- Type: Geologic formation
- Unit of: Los Angeles Basin
- Underlies: Pico Formation
- Overlies: Puente Formation

Location
- Region: Los Angeles Basin Los Angeles County, California
- Country: United States

= Repetto Formation =

Geological formation in Southern California, United States

The Repetto Formation is a Pliocene epoch sedimentary unit in the greater Los Angeles Basin composed primarily of sandstone and conglomerate.

Some literature considers the Repetto Formation and the adjacent, younger Pico Formation to be a single formation called the Fernando Formation.

==Geology==
The unit records deposition of a submarine fan environment at lower bathyal depths, and is recognized as a productive petroleum reservoir.

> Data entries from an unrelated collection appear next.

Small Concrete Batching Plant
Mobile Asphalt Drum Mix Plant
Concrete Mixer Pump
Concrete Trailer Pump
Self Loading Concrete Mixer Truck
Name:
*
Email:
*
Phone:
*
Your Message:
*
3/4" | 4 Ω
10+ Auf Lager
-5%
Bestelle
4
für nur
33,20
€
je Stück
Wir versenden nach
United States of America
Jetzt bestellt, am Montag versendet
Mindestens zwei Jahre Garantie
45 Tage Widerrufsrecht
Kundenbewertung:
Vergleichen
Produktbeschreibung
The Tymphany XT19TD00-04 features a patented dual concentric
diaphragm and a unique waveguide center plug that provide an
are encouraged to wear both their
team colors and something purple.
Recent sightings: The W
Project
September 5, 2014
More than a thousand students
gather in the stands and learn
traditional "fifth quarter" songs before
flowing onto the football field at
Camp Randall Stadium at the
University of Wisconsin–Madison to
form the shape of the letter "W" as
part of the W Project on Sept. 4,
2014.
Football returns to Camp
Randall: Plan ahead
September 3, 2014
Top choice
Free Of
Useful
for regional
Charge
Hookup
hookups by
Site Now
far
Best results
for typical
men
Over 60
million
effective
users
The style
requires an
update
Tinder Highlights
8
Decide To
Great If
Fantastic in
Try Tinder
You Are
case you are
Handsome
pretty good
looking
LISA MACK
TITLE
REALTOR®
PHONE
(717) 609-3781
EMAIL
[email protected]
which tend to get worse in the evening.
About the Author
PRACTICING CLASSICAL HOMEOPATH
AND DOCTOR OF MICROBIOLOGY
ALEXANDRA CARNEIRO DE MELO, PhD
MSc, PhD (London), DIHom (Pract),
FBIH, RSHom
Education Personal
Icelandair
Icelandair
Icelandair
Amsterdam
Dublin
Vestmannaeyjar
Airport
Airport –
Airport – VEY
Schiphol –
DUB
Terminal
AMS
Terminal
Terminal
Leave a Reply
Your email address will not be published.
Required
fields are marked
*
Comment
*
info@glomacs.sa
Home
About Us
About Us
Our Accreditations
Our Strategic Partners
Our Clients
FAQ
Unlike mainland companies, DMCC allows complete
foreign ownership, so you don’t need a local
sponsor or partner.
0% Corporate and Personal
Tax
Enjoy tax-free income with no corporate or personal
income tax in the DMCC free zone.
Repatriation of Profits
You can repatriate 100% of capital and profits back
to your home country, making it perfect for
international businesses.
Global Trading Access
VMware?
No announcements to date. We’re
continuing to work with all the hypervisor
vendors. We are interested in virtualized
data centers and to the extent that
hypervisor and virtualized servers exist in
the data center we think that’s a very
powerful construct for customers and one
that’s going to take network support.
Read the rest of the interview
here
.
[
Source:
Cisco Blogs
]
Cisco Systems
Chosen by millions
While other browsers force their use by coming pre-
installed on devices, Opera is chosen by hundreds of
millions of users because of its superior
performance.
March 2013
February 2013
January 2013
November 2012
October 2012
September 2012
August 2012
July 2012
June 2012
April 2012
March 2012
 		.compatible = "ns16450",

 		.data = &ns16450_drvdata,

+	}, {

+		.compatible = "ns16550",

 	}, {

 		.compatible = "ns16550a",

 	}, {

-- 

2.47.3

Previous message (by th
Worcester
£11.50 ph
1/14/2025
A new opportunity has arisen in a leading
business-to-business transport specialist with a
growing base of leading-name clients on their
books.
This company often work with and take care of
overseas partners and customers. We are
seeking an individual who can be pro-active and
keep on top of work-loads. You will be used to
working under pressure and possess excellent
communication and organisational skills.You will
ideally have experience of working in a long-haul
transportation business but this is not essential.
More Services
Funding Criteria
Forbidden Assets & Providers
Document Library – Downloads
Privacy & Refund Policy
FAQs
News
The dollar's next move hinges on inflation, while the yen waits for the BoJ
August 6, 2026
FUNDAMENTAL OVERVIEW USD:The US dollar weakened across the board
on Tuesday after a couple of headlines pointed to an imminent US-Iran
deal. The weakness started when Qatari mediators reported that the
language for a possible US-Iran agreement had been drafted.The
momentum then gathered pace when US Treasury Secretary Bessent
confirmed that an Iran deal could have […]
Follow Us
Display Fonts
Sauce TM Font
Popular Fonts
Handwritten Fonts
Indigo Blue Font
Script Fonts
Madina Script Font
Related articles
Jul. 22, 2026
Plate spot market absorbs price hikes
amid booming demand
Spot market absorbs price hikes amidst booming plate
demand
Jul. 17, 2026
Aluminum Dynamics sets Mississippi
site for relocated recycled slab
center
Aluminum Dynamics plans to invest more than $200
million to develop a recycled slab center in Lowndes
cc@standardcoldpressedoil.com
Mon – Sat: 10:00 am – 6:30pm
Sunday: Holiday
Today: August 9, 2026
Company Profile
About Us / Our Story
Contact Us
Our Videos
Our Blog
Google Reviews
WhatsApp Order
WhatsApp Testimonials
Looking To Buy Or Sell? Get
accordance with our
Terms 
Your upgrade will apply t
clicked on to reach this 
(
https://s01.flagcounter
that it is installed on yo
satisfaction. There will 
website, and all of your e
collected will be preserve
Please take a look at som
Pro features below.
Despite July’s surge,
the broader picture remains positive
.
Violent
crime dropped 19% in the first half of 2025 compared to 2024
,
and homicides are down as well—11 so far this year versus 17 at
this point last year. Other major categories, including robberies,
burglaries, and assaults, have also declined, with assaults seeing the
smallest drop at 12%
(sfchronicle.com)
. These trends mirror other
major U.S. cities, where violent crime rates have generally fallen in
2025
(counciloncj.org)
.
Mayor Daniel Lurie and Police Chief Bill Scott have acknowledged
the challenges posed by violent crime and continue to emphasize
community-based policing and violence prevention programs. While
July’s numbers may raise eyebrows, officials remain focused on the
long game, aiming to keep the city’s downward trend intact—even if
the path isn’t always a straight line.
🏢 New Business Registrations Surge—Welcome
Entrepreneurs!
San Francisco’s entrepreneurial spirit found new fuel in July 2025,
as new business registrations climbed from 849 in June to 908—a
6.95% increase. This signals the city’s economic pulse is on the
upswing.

The formation underlies the Pico Formation, both of the Neogene period. It overlies the Miocene-aged Puente Formation.

===Classification===
The Repetto Formation is equivalent in age to the Fernando Formation; some researchers consider it (as well as the overlying Pico Formation) to be a junior synonym based on benthic foraminifera stages. Other researchers maintain that the Repetto and Pico Formations are distinct stratigraphic units, and that the use of the name "Fernando Formation" should be stopped due to several issues with stratigraphic correlation and access to the type section.